PDVSA claims to send 410,000 barrels a day to Chinese markets, the bulk of which is used to pay back the loans.
Already this year, PDVSA has announced that Citic Group Corp., China’s largest state-owned investment company, will acquire a 10 percent stake in the Petropiar heavy-crude project held with PDVSA and U.S.-based Chevron Corp. It also said that the China Development Bank will spend USD 4 billion to help boost production in a joint venture with China National Petroleum Corp., or CNPC.
The Chinese bank and the Venezuelan government also have agreed to renew a USD 6 billion bilateral investment fund, of which USD 2 billion will help boost PDVSA production.
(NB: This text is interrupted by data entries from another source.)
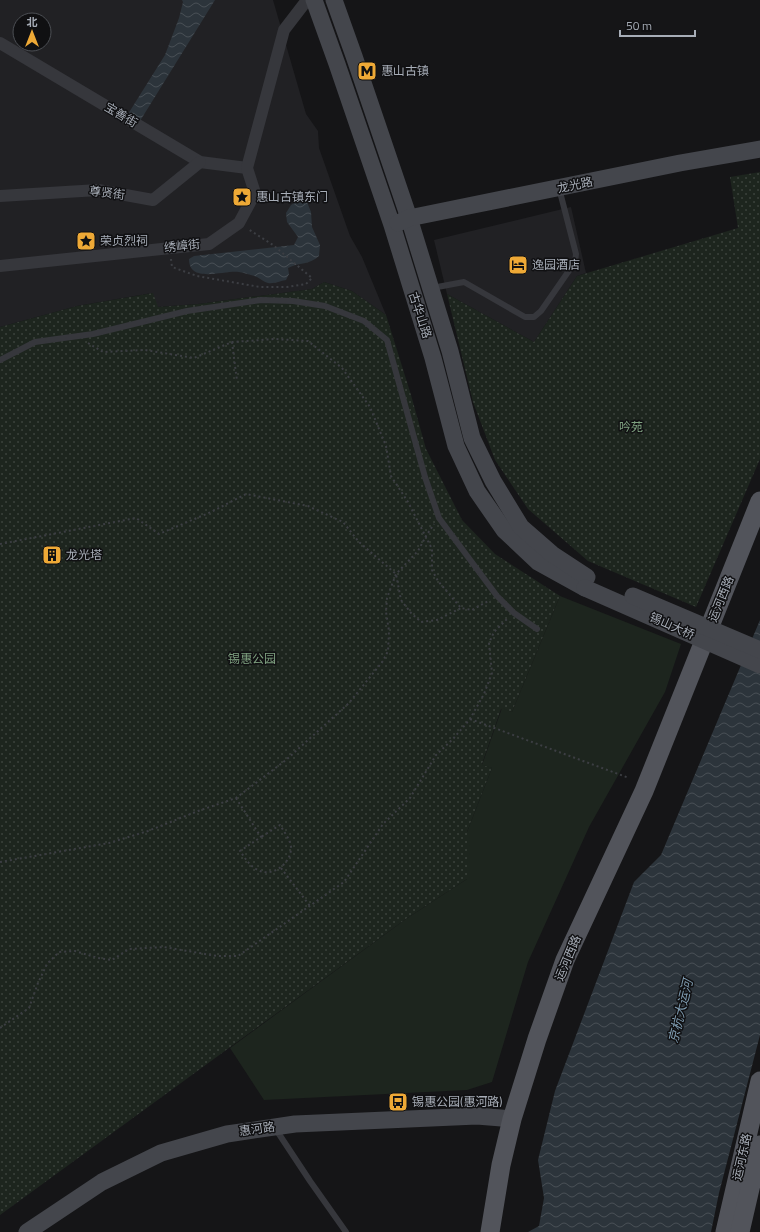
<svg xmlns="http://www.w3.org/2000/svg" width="760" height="1232" font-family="'Titillium Web','Noto Sans SC',sans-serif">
<defs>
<pattern id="park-dots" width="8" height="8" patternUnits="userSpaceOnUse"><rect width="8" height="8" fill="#1d251e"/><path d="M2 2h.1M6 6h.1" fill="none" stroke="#3b423c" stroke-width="1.8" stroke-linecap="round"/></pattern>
<pattern id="water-waves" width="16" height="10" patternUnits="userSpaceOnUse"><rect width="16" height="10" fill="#2c343b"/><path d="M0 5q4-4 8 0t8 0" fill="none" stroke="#484f55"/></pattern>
</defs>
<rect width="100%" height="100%" fill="#151517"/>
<!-- built -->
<g fill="#212124" fill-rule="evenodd">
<path d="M0,0H273L306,114L318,131L319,148L350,236L362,257L386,315L352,291L324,282L312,289L198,304L157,307L152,293L77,306L0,327ZM20,20H44V44H20Z"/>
<path d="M571,207L586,273L577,276L534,342L447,294L434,240Z"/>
</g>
<!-- park -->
<g fill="url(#park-dots)">
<path d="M760,172V459L696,607L588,561L528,509L495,460L473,402L447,294L534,342L577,276L738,228L730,177Z"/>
<path d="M324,282L352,291L386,315L411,395L426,449L462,520L495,554L560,596L512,712L501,709L482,764L492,768L467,832V879L406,919L0,1215V327L77,306L153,293L158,307L198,304L312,289Z"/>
</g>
<!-- garden -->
<path fill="#1d251e" d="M560,596L681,644L665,692L589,827L528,962L492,1082L467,1090L264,1100L230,1048L406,919L467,879V832L492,768L482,765L502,708L512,712Z"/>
<!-- water -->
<g fill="url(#water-waves)">
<path d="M182,0H215L135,129L123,122L165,55L179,18L183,2Z"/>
<path d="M299,200L307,202L311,212L312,227L320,245L319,256C310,265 299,262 288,268L289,274L286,280C280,281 274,284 268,283C264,282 261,279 257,277C252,275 244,273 239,272C224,270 189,284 189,259L194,256L294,245L298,237L287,222L286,213L291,205Z"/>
<path d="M760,620V1035L719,1193L711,1232H528L539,1226L544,1198L538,1160L555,1091L634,882L661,855Z"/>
</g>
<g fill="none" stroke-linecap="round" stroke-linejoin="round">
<!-- path -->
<g stroke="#3c3e43" stroke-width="2" stroke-dasharray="2 3" stroke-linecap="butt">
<path d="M171,259L172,267L197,276L260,287H287L306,284L312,278L273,245L248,229"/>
<path d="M232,342L237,381"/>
<path d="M88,343L103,352L145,350L194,358L232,342L275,339L308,341L342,368L370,407L386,446L391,476L408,502L432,549V570L438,581L461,608L472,610L490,600"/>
<path d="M0,544L136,518L159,534L211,512L246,494L308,506L343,522L359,542L396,574L401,600L411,613L421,622L437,620L461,608"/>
<path d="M470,719L629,778"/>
<path d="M236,798L261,837L240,851C245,858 249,865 256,869C271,879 291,864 291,848C291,840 284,832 280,825L261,837"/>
<path d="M0,862L109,843L148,831L198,811L236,798L286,760L349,703L383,661L388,651L389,631L386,612L387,598L396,574L418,551L426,536L434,524"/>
<path d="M281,868L310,906"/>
<path d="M0,1028L29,1008L38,983L47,964L59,952L75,951L98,958L112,960L129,949L164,947L217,956H238L344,882L383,824L410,798L436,755L453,739L470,719L484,694L492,673L489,643L494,632L508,618"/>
</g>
<!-- lane -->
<g stroke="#36373c" stroke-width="6">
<path d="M432,288L464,282L525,317H534L541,311L575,262L576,254L559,188"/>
<path d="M0,360L35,342L93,334L187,311L261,300L293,301L325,306L364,321L387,340L425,477L439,518L497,596L514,613L537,629"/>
<path d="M275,1128L310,1181L346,1232"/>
</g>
<!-- street -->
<g stroke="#36373c" stroke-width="12">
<path d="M0,43L200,162L247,168"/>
<path d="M0,196L98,190L153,200L200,162"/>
<path d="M0,266L209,244L239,223L255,193L247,168L284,30L307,0"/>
</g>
<!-- secondary -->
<g stroke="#44464c" stroke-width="17">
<path d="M314,0L337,64L392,225L433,358L456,446L477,491L504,530L538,562L585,588"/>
<path d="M334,0L354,56L409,218L450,351L472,438L493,481L521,527L552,554L587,577"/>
<path d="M398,223L409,218L680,163L760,149"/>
<path d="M27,1232L102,1182L161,1153L227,1134L295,1124L477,1116L512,1119"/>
</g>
<!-- primary -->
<g stroke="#52545b" stroke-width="19">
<path d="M490,1232L501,1165L512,1119L537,1039L565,960L644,791L760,501"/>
<path d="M725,1232L760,1081"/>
<path d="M740,1232L760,1145"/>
</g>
<!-- secondary-bridge -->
<g stroke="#44464c" stroke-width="17">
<path d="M585,588L760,665"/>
<path d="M633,596L760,650"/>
</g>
</g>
<!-- icons -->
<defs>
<symbol id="metro-square" viewBox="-11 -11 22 22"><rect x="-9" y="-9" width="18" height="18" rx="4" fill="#eea936" stroke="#101012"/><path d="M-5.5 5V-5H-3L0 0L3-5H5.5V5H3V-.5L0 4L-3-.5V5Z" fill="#111"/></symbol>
<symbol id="sight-square" viewBox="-11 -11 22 22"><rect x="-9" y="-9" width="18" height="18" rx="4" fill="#eea936" stroke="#101012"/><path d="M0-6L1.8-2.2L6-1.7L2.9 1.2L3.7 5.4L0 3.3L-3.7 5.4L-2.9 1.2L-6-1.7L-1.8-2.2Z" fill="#111"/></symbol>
<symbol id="hotel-square" viewBox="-11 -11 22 22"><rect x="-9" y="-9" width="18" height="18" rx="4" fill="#eea936" stroke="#101012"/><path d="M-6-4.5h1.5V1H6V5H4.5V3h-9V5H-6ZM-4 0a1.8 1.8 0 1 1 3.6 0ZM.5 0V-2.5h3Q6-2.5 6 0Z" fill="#111"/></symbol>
<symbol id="building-square" viewBox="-11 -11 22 22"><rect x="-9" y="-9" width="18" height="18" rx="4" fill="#eea936" stroke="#101012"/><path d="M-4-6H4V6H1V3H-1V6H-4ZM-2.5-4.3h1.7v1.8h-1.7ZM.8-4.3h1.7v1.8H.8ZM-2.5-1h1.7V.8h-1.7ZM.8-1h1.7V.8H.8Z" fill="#111"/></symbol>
<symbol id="bus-square" viewBox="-11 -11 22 22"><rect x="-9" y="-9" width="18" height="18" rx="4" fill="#eea936" stroke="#101012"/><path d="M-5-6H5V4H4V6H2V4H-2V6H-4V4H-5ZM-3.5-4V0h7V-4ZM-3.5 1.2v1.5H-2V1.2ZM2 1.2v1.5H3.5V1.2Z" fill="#111"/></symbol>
</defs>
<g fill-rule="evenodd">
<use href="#metro-square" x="356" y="60" width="22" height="22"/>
<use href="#sight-square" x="231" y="186" width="22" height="22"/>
<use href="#sight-square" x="75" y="230" width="22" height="22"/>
<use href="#hotel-square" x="507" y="254" width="22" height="22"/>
<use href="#building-square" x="41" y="544" width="22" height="22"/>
<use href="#bus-square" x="387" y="1091" width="22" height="22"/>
</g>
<g text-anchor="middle" stroke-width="3" stroke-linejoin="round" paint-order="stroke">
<!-- poi labels -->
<g font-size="12" fill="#a7adb7" stroke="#101012" text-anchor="start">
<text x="381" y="75">惠山古镇</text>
<text x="256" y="201">惠山古镇东门</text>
<text x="100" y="245">荣贞烈祠</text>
<text x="532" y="269">逸园酒店</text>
<text x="66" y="559">龙光塔</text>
<text x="412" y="1106">锡惠公园(惠河路)</text>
</g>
<!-- street labels -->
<g font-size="12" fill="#a7adb7" stroke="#101012">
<text transform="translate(121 115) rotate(31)" y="4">宝善街</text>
<text transform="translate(575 185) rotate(-12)" y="4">龙光路</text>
<text transform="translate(107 193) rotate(7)" y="4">尊贤街</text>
<text transform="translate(182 246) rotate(-6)" y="4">绣嶂街</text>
<text transform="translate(420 315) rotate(72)" y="4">古华山路</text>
<text transform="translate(721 599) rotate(-68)" y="4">运河西路</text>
<text transform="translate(672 626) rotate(24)" y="4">锡山大桥</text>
<text transform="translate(568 958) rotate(-67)" y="4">运河西路</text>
<text transform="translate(257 1129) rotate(-8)" y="4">惠河路</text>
<text transform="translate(742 1157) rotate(-77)" y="4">运河东路</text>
</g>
<!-- park labels -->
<g font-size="12" fill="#7fa180" stroke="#101012">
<text x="631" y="431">吟苑</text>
<text x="252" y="663">锡惠公园</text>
</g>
<!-- water labels -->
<g font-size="13" font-style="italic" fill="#7f9cb1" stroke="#101012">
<text transform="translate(680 1011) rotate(-76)" y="5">京杭大运河</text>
</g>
</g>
<!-- north arrow -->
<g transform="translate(32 32)"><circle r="19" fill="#101012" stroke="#4c4f54"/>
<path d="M0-3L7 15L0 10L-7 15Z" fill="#eea936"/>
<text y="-6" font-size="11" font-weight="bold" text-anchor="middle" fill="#a7adb7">北</text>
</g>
<!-- scale -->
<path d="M620 30v6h75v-6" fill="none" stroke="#a7adb7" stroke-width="2"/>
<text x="626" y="30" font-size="12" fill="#a7adb7" stroke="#101012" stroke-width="3" paint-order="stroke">50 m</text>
</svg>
But Tom O’Donnell, an oil analyst who teaches at the New School University and writes an oil-industry blog, the Global Barrel, said the payoffs of China’s loans amount to a “consolation prize.”
He said China’s goal is not to get oil for loans, but to have its own national oil companies contract for major oil-production projects in Venezuela’s Orinoco Tar Sands, the largest single known petroleum reserve in the world, with 513 billion barrels of heavy crude oil.
Chinese displeased
“The Chinese have not gotten the kind of preferential access they want [to the tar sands], and my sources tell me they are extremely unhappy,” said Mr. O’Donnell.
In 2010, CNPC signed a deal to help Venezuela develop a major Orinoco oil field known as Junin 4, which includes the construction of a facility to convert heavy oil to a lighter crude that could be shipped to a refinery in Guangdong, China.
“Although the contract was signed in December 2010, not one barrel of oil has yet been produced, much less upgraded,” said Gustavo Coronel, a former PDVSA board member.
“So far, nothing much seems to be happening, except for the arrival of a large group of Chinese staff to the CNPC’s Caracas office,” he added, referring to the Venezuelan capital, Caracas.
“Apart from money, there seems to be little that China can offer Venezuela in the oil industry,” he said, adding that a “culture gap will make working with China very difficult for Venezuelan oil people, who were mostly trained in the U.S.”
Erica Downs, a former energy analyst for the Central Intelligence Agency now with the Brookings Institution in Washington, said the Junin-4 project could be key to China’s future in Venezuela.